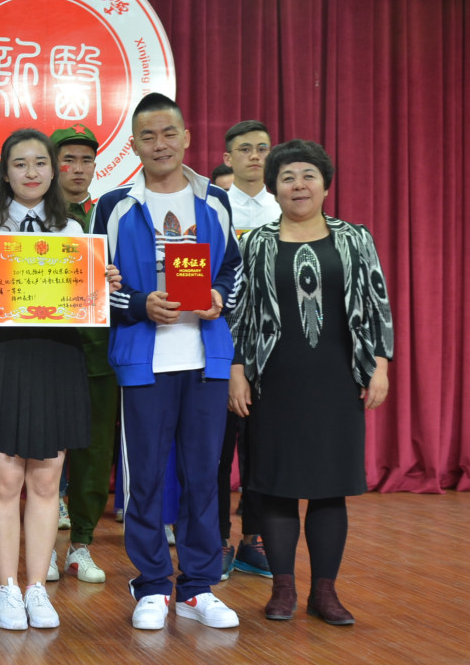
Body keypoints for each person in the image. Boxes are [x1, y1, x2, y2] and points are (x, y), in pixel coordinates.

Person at [0, 128, 120, 631]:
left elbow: (89, 304)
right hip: (1, 354)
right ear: (5, 173)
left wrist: (105, 285)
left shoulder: (73, 230)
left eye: (40, 163)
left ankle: (36, 590)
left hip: (56, 355)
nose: (31, 172)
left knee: (47, 480)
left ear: (54, 171)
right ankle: (7, 589)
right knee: (6, 478)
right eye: (20, 163)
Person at [92, 93, 242, 631]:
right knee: (146, 478)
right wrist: (138, 303)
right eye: (148, 136)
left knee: (204, 476)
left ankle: (197, 587)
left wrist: (218, 297)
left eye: (169, 133)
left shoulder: (215, 200)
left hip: (205, 358)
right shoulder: (114, 205)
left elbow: (232, 271)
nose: (160, 145)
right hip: (143, 360)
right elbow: (93, 283)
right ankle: (152, 583)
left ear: (186, 138)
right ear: (133, 144)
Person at [228, 139, 392, 625]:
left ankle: (325, 593)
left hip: (337, 379)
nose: (298, 185)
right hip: (273, 380)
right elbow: (241, 314)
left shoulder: (355, 238)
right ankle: (282, 589)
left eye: (308, 176)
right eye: (287, 178)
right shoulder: (255, 242)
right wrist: (237, 370)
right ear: (273, 187)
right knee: (276, 486)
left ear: (325, 184)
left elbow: (377, 302)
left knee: (329, 487)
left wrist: (380, 365)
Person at [49, 123, 118, 584]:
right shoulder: (34, 216)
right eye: (67, 160)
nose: (78, 169)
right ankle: (40, 549)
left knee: (94, 454)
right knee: (41, 454)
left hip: (100, 351)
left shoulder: (110, 214)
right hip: (46, 351)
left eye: (86, 160)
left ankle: (81, 545)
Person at [218, 120, 283, 580]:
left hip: (272, 348)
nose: (255, 156)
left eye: (262, 148)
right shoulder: (213, 207)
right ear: (228, 158)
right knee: (216, 452)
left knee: (264, 450)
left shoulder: (285, 208)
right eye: (245, 149)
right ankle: (217, 538)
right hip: (220, 340)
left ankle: (253, 538)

────────────────────

**Aim of the task**
Lines to set down from above: the line with "nose: (160, 145)", the line with "nose: (255, 156)", and every line between, each exactly as written.

**Result**
nose: (160, 145)
right hip: (143, 360)
right elbow: (93, 283)
right ankle: (152, 583)
left ear: (186, 138)
right ear: (133, 144)
Person at [228, 139, 392, 625]:
left ankle: (325, 593)
left hip: (337, 379)
nose: (298, 185)
right hip: (273, 380)
right elbow: (241, 314)
left shoulder: (355, 238)
right ankle: (282, 589)
left eye: (308, 176)
right eye: (287, 178)
right shoulder: (255, 242)
right wrist: (237, 370)
right ear: (273, 187)
right knee: (276, 486)
left ear: (325, 184)
left elbow: (377, 302)
left knee: (329, 487)
left wrist: (380, 365)
Person at [49, 123, 118, 584]:
right shoulder: (34, 216)
right eye: (67, 160)
nose: (78, 169)
right ankle: (40, 549)
left knee: (94, 454)
right knee: (41, 454)
left hip: (100, 351)
left shoulder: (110, 214)
right hip: (46, 351)
left eye: (86, 160)
left ankle: (81, 545)
Person at [218, 120, 283, 580]:
left hip: (272, 348)
nose: (255, 156)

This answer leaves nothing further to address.